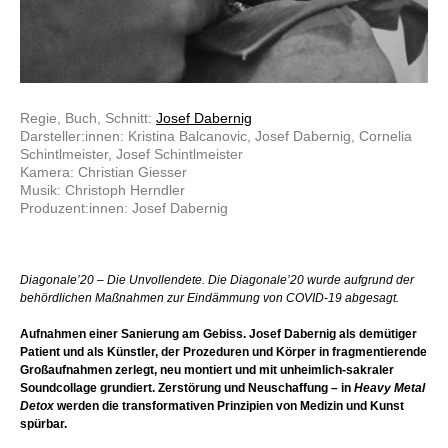
Regie, Buch, Schnitt:
Josef Dabernig
Darsteller:innen: Kristina Balcanovic, Josef Dabernig, Cornelia
Schintlmeister, Josef Schintlmeister
Kamera: Christian Giesser
Musik: Christoph Herndler
Produzent:innen: Josef Dabernig
Diagonale’20 – Die Unvollendete. Die Diagonale’20 wurde aufgrund der
behördlichen Maßnahmen zur Eindämmung von COVID-19 abgesagt.
Aufnahmen einer Sanierung am Gebiss. Josef Dabernig als demütiger
Patient und als Künstler, der Prozeduren und Körper in fragmentierende
Großaufnahmen zerlegt, neu montiert und mit unheimlich-sakraler
Soundcollage grundiert. Zerstörung und Neuschaffung – in
Heavy Metal
Detox
werden die transformativen Prinzipien von Medizin und Kunst
spürbar.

* _What you will do_:
Every line above needs to be written out again as it stands. Pictures do not belong in the copy.

* _Reply_:
Regie, Buch, Schnitt:
Josef Dabernig
Darsteller:innen: Kristina Balcanovic, Josef Dabernig, Cornelia
Schintlmeister, Josef Schintlmeister
Kamera: Christian Giesser
Musik: Christoph Herndler
Produzent:innen: Josef Dabernig
Diagonale’20 – Die Unvollendete. Die Diagonale’20 wurde aufgrund der
behördlichen Maßnahmen zur Eindämmung von COVID-19 abgesagt.
Aufnahmen einer Sanierung am Gebiss. Josef Dabernig als demütiger
Patient und als Künstler, der Prozeduren und Körper in fragmentierende
Großaufnahmen zerlegt, neu montiert und mit unheimlich-sakraler
Soundcollage grundiert. Zerstörung und Neuschaffung – in
Heavy Metal
Detox
werden die transformativen Prinzipien von Medizin und Kunst
spürbar.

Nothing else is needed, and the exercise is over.